Because I Thought I Knew, And Apparently I Didn’t
Right, cards on the table:
When someone mentions “the ECHR”, most of us picture… well, something vaguely European and annoying.
A foreign court. Bureaucrats. Deportation arguments. Cats. All that stuff.
Turns out the real story is a bit different.
So this is just me walking through it, and you can wander with me and decide what you think.
It starts with something I genuinely didn’t know
After WWII, Europe was trying to rebuild itself and also make sure it didn’t immediately fall apart again.
No one trusted governments very much — for good reason.
And weirdly, the people leading the charge on creating some kind of “basic human rights safety net” weren’t wide-eyed idealists or Euro-federalists.
It was… us.
Britain.
- Churchill banging the drum
- British lawyers doing most of the drafting
- A very British checklist: fair trials, no torture, don’t lock people up just because you fancy it
Nothing dramatic.
Nothing ideological.
More “let’s put the fire extinguisher in place while the house is being rebuilt.”
I honestly didn’t realise the ECHR was pretty much a UK-shaped thing until I started looking.
1951: We sign it… and then everyone forgets about it
The UK ratifies the Convention.
Strasbourg sets up a court to deal with cases.
And then… for decades… nothing dramatic happens.
For almost 45 years, the ECHR sat there quietly doing its thing.
- Hardly any UK cases
- Almost no controversy
- Definitely no one yelling about sovereignty
- And no sense that this was anything more than a sensible bit of post-war housekeeping
The UK basically set the rules and then barely broke them.
It was all very dull — in a good way.
So what changed? Well… we did.
The turning point was the Human Rights Act in 1998.
Not because it invented new rights.
Not because it gave power to “foreign judges.”
It just meant:
You didn’t have to trek to Strasbourg anymore.
You could use those same rights in UK courts.
That meant government decisions — immigration, policing, prisons, councils — could actually be challenged here, instead of in a distant building in France.
And that’s when it started to feel political.
Because the moment something becomes useful, people start noticing it.
Some liked it.

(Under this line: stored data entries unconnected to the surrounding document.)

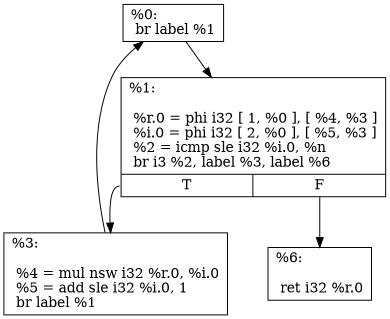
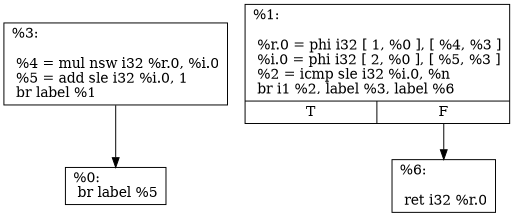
  digraph {
    node [shape=record]
-   n1 [label="{%0:\l  br label %1\l}"]
-   n2 [label="{%1:\l\l  %r.0 = phi i32 [ 1, %0 ], [ %4, %3 ]\l  %i.0 = phi i32 [ 2, %0 ], [ %5, %3 ]\l  %2 = icmp sle i32 %i.0, %n\l  br i3 %2, label %3, label %6\l|{<s0>T|<s1>F}}"]
+   n1 [label="{%0:\l  br label %5\l}"]
+   n2 [label="{%1:\l\l  %r.0 = phi i32 [ 1, %0 ], [ %4, %3 ]\l  %i.0 = phi i32 [ 2, %0 ], [ %5, %3 ]\l  %2 = icmp sle i32 %i.0, %n\l  br i1 %2, label %3, label %6\l|{<s0>T|<s1>F}}"]
    n3 [label="{%3:\l\l  %4 = mul nsw i32 %r.0, %i.0\l  %5 = add sle i32 %i.0, 1\l  br label %1\l}"]
    n4 [label="{%6:\l\l  ret i32 %r.0\l}"]
-   n1 -> n2
-   n2 -> n3 [tailport=s0]
    n2 -> n4 [tailport=s1]
    n3 -> n1
  }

Some didn’t.
But that’s the moment the ECHR goes from being background wallpaper to being part of actual day-to-day legal arguments.
And that’s basically the set-up for everything that follows
Before we get tangled up in:
- deportation cases
- prisoners’ rights
- headlines about “activist judges”
- or the idea that we’re somehow constantly being overruled
…it’s worth remembering how completely uncontroversial this thing was for nearly half a century.
Britain built it.
Britain signed it.
Britain barely lost any cases under it.
And for most of its life, hardly anyone in the UK gave it a second thought.
The drama is all much more recent — and much more political.
Next time… Part 2: “Alright, But Does This Thing Actually Boss Britain Around?”
This is where things get interesting, because the numbers do not match the narrative we’ve all absorbed.
But I’ll park that for Part 2.
For now, the only takeaway you need is:
The ECHR wasn’t some foreign imposition.
It was a British idea we left running in the background for decades.